Ende Mai und Anfang Juni war die Direktorin der Dokumentationsstelle Politischer Islam (DPI), Lisa Fellhofer, bei mehreren öffentlichen Veranstaltungen und Medienformaten zu Gast. Im Mittelpunkt standen aktuelle Herausforderungen im Bereich des Politischen Islam, Fragen der Prävention sowie Entwicklungen im europäischen Kontext.
Am 29. Mai sprach Lisa Fellhofer im Podcast „Was wichtig ist“ der Tageszeitung Die Presse über aktuelle Debatten rund um Integration, Islamismus und gesellschaftlichen Zusammenhalt.
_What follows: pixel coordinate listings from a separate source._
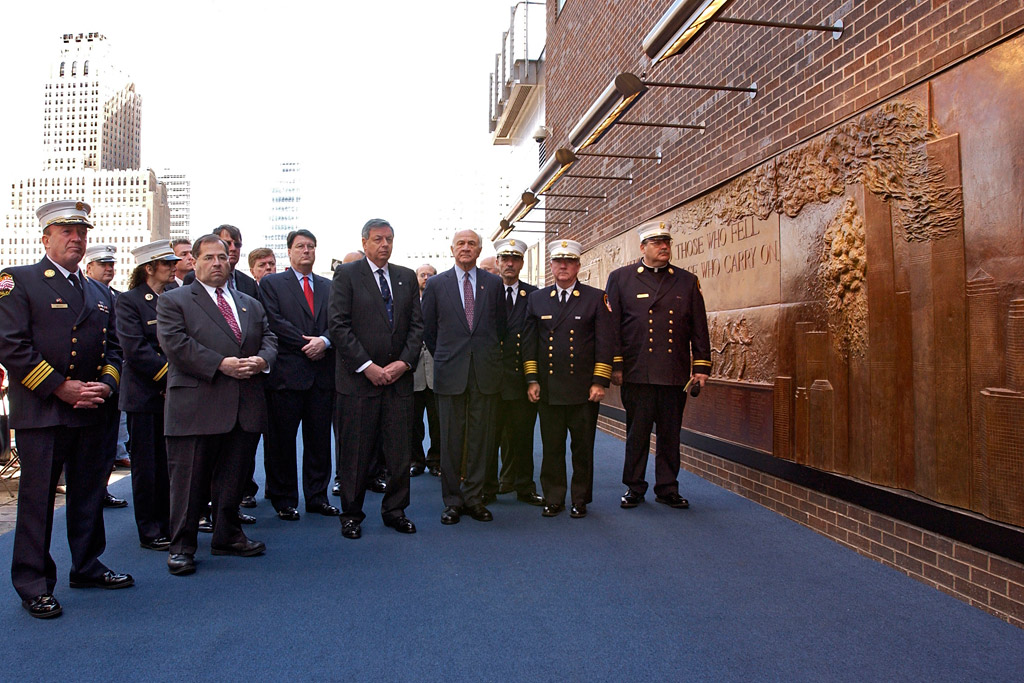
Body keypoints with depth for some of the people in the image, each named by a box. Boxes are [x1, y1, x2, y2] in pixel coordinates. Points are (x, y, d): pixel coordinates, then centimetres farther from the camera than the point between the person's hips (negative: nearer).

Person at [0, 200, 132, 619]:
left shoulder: (100, 293, 16)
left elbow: (113, 347, 17)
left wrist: (106, 383, -2)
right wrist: (62, 387, -15)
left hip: (92, 412, 6)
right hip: (40, 412, -6)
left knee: (90, 493, 14)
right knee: (37, 499, 2)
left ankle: (87, 567, 29)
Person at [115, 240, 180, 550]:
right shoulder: (129, 301, -4)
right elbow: (135, 350, -14)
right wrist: (170, 374, -16)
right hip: (145, 395, -5)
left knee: (171, 464, 8)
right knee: (147, 466, 4)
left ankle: (168, 525, 20)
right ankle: (149, 532, 14)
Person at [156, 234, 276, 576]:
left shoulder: (251, 304, 21)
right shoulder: (173, 301, 3)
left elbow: (269, 338, 15)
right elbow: (175, 344, -10)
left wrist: (262, 360, -8)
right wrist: (221, 364, -18)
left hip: (245, 408, 5)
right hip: (196, 408, -5)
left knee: (234, 477, 13)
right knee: (189, 479, 2)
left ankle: (228, 536, 28)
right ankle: (182, 546, 15)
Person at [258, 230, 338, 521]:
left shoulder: (329, 286, 17)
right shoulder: (271, 283, 6)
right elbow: (275, 322, -6)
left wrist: (324, 341, -13)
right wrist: (307, 345, -11)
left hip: (322, 374, 4)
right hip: (286, 373, -3)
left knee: (319, 439, 8)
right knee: (281, 440, 2)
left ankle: (317, 497, 19)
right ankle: (284, 500, 14)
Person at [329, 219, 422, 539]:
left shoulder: (407, 277, 13)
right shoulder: (346, 274, 1)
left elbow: (417, 324, 9)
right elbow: (339, 326, -7)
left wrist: (404, 362, -5)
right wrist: (366, 366, -13)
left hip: (399, 377, 4)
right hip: (359, 378, -3)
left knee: (400, 449, 6)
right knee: (356, 451, 4)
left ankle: (395, 509, 21)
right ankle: (351, 514, 19)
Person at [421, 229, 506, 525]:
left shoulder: (494, 283, 9)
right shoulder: (436, 284, 6)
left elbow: (500, 324, 14)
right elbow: (428, 328, 10)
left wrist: (488, 355, 13)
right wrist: (443, 357, 11)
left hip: (486, 371, 1)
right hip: (450, 371, -1)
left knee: (481, 438, 5)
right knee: (450, 440, 4)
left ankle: (474, 498, 18)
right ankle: (452, 500, 15)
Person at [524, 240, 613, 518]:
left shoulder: (596, 298, 4)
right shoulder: (537, 299, 10)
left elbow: (605, 342, -1)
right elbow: (530, 341, 10)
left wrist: (600, 382, -7)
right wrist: (532, 380, 2)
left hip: (584, 388, -1)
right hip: (548, 388, 2)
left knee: (583, 447, 6)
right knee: (552, 447, 7)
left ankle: (580, 499, 20)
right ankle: (553, 498, 19)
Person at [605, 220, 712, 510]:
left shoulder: (687, 281, 12)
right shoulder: (620, 278, 5)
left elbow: (699, 328, 11)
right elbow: (611, 326, 2)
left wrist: (702, 367, 5)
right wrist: (615, 365, -3)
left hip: (675, 375, 2)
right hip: (636, 374, -2)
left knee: (670, 434, 9)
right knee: (637, 433, 6)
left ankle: (667, 489, 21)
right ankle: (634, 488, 19)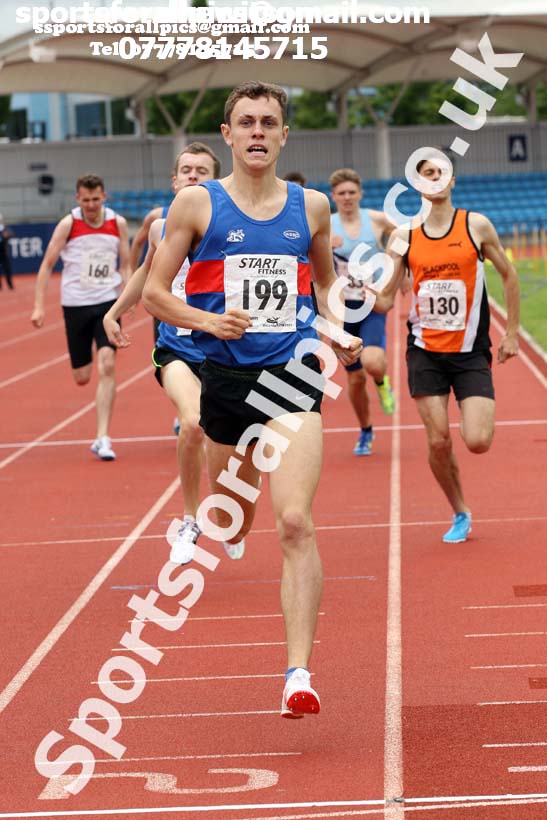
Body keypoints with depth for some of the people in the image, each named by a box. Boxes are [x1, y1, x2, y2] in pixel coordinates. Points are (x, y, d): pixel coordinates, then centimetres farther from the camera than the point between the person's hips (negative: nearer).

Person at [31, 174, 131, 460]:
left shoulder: (118, 223, 0)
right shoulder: (68, 224, -5)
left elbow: (125, 265, 10)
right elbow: (47, 264, -1)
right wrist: (39, 305, -7)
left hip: (107, 302, 0)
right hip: (75, 304, 0)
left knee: (107, 365, -18)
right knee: (82, 377, 3)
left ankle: (102, 438, -15)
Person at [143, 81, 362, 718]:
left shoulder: (310, 207, 7)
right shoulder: (197, 204, 1)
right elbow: (154, 293, 2)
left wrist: (339, 331, 5)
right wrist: (208, 321, -15)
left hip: (293, 374, 0)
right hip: (225, 376, 0)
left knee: (295, 522, -17)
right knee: (230, 527, 12)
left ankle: (299, 672, -18)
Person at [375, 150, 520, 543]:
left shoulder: (477, 226, -4)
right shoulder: (403, 235, 1)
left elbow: (509, 276, 8)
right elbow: (385, 300, 2)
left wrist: (512, 333, 7)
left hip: (471, 352, -2)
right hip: (425, 352, 2)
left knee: (477, 442, -13)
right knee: (439, 442, -3)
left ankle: (482, 416, 25)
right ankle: (460, 514, 19)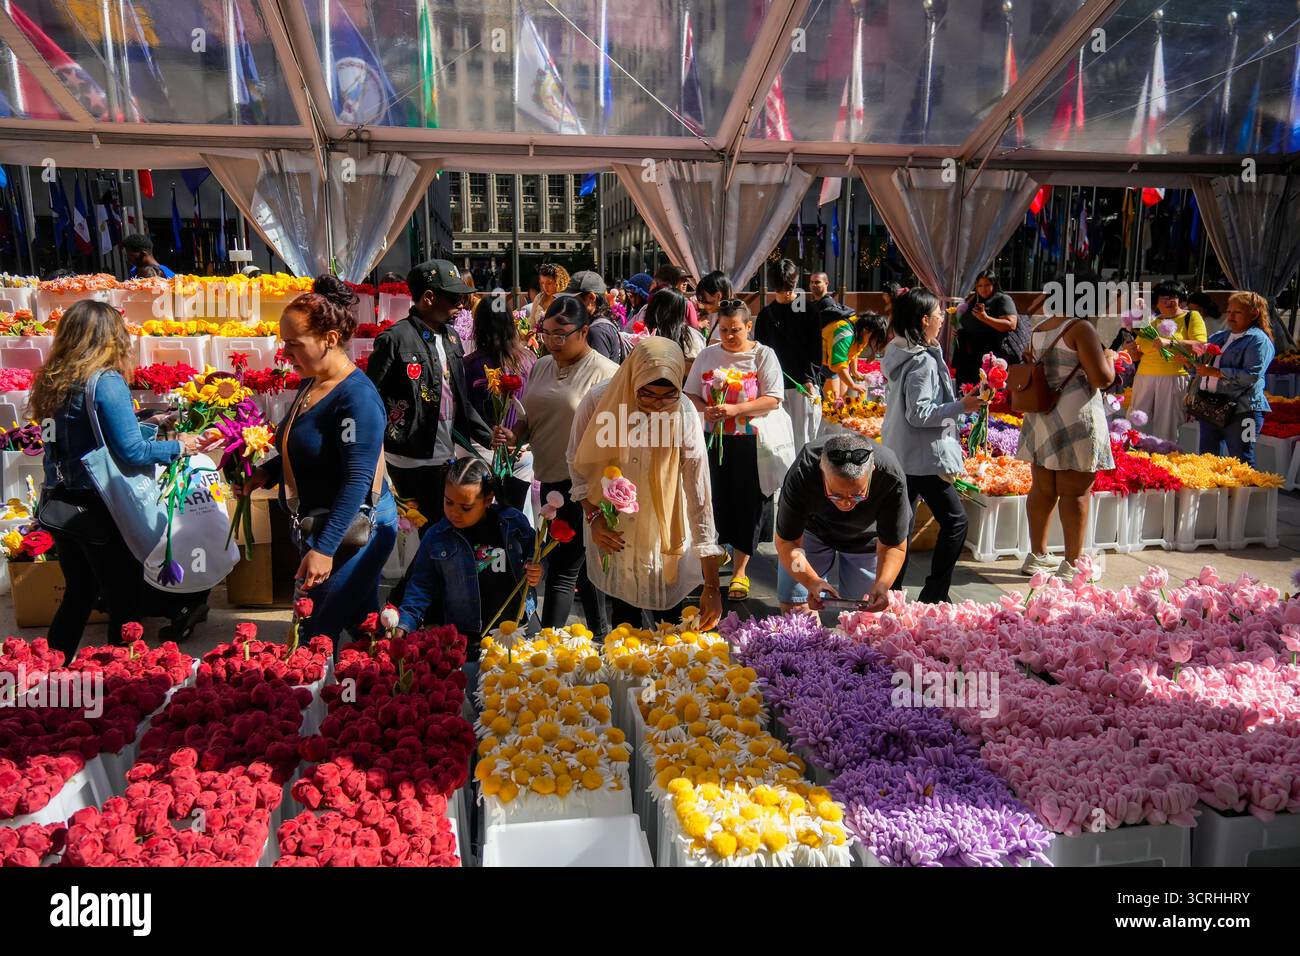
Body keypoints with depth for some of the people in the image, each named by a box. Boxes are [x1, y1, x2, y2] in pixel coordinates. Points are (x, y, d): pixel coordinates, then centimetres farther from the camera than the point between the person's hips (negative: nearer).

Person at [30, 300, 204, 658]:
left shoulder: (52, 381, 4)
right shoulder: (107, 382, -18)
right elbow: (132, 452, -20)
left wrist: (152, 428, 17)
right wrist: (178, 447, -5)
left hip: (58, 506, 8)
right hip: (99, 511, -8)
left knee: (78, 594, 24)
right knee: (126, 602, 6)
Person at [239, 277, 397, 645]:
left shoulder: (357, 396, -21)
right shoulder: (310, 383, 8)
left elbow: (357, 480, -25)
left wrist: (325, 549, -28)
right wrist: (266, 474, 5)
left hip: (352, 531, -9)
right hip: (316, 528, 9)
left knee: (318, 636, -3)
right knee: (360, 626, 18)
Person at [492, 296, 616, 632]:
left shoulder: (605, 373, -11)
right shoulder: (541, 367, 10)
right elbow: (530, 416, 18)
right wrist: (514, 435, -3)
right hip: (550, 479, 7)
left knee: (562, 569, -4)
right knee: (581, 564, 18)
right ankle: (599, 631, 32)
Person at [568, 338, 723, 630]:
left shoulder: (684, 414, -22)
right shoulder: (598, 402, -20)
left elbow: (699, 496, -23)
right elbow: (578, 463, -1)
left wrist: (712, 587, -22)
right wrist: (593, 516, -16)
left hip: (664, 536, -1)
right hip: (611, 534, 1)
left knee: (672, 619, 13)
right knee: (624, 621, 16)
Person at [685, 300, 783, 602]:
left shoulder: (763, 355, -1)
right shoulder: (707, 355, 9)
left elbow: (773, 399, -9)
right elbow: (690, 394, 11)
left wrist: (735, 409, -20)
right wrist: (705, 409, -11)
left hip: (751, 441, -3)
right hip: (713, 439, 3)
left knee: (748, 505, 1)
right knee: (717, 501, 5)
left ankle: (740, 572, 10)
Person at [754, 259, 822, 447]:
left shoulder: (808, 310, 4)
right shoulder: (766, 314, 11)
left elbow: (816, 348, 1)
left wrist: (810, 379, -9)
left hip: (804, 384, -2)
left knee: (802, 437, -2)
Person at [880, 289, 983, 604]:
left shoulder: (898, 353, 8)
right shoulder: (923, 361, -19)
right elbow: (919, 413, -21)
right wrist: (961, 406, -18)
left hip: (898, 454, 9)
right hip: (922, 457, -9)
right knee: (955, 519, 1)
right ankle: (933, 595, 3)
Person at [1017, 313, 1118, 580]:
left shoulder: (1038, 330, 12)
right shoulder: (1081, 328, -12)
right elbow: (1103, 378, -15)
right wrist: (1109, 357, 4)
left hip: (1040, 417, 8)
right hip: (1075, 420, -8)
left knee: (1043, 489, 14)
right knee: (1076, 493, -1)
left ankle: (1037, 555, 22)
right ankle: (1072, 564, 5)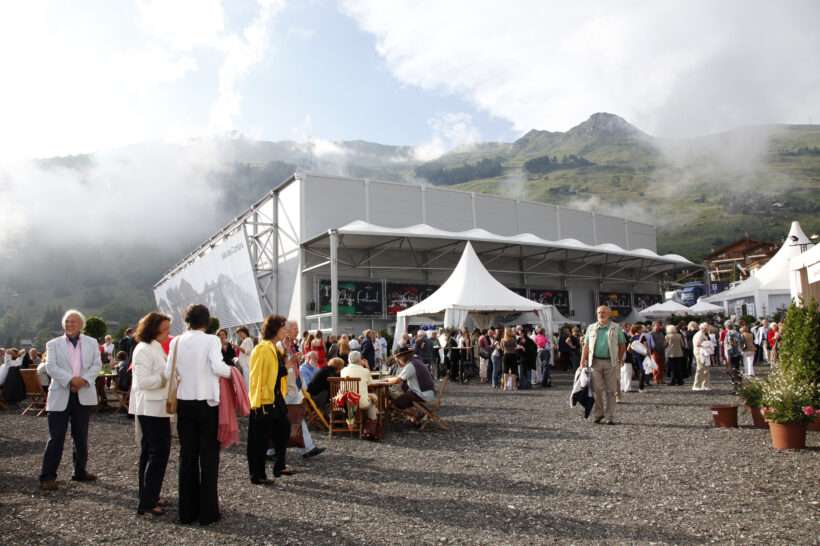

Ausgangspunkt des Gesprächs waren mehrere kürzlich veröffentlichte Studien und Erhebungen, die Fragen zu religiösen Entwicklungen unter Jugendlichen in Wien, Integrationsprozessen sowie problematischen Phänomenen wie Zwangsverheiratungen aufwarfen.
Im Gespräch betonte Fellhofer die Notwendigkeit einer klaren Unterscheidung zwischen dem Islam als Religion und islamistischen beziehungsweise extremistischen Ideologien. Darüber hinaus sprach sie über aktuelle Herausforderungen im Bildungsbereich, die Bedeutung von Präventionsarbeit sowie die Auswirkungen internationaler Konflikte auf das gesellschaftliche Zusammenleben in Österreich. Ein zentrales Anliegen müsse es sein, demokratische Werte zu stärken und extremistischen Tendenzen frühzeitig entgegenzuwirken.
Am 2. Juni nahmen Lisa Fellhofer und eine Fachreferentin der DPI am Multiplikatoren-Seminar „Religiös motivierter Extremismus: Strömungen und Trends“ des Österreichischen Integrationsfonds (ÖIF) in Graz teil. Die Veranstaltung richtete sich an Vertreterinnen und Vertreter aus Politik, Bildung, Verwaltung, Sicherheitsbereich und Zivilgesellschaft, die in ihren jeweiligen Tätigkeitsfeldern eine wichtige Rolle in der Wissensvermittlung und Präventionsarbeit einnehmen.
Im Rahmen des Seminars wurden aktuelle Entwicklungen und neue Radikalisierungsdynamiken diskutiert. Ziel der Veranstaltung war es, Präventionskompetenzen zu stärken, aktuelle Herausforderungen im Bereich religiös motivierten Extremismus zu beleuchten und den Austausch zwischen relevanten Akteurinnen und Akteuren zu fördern.
Am 3. Juni war DPI-Direktorin Fellhofer zu Gast in der Ö1-Sendung „Punkt Eins“ zum Thema „Die Hisbollah als Hydra“. Gemeinsam mit dem Islamwissenschaftler Simon Wolfgang Fuchs von der Hebräischen Universität Jerusalem sprach sie mit Moderator Xaver Forthuber über die aktuelle Situation der Hisbollah im Libanon sowie über deren internationale Netzwerke, die bis nach Europa reichen.
Während Fuchs die Entwicklungen im Nahen Osten und die Rolle der Hisbollah im regionalen Konflikt einordnete, beleuchtete Fellhofer die Aktivitäten der Hisbollah-Netzwerke in Europa und Österreich. Dabei ging sie auch auf die aktuelle Studie der Dokumentationsstelle zu Finanzierungs- und Unterstützungsstrukturen der Hisbollah ein und erläuterte die Herausforderungen für Prävention und Sicherheitspolitik.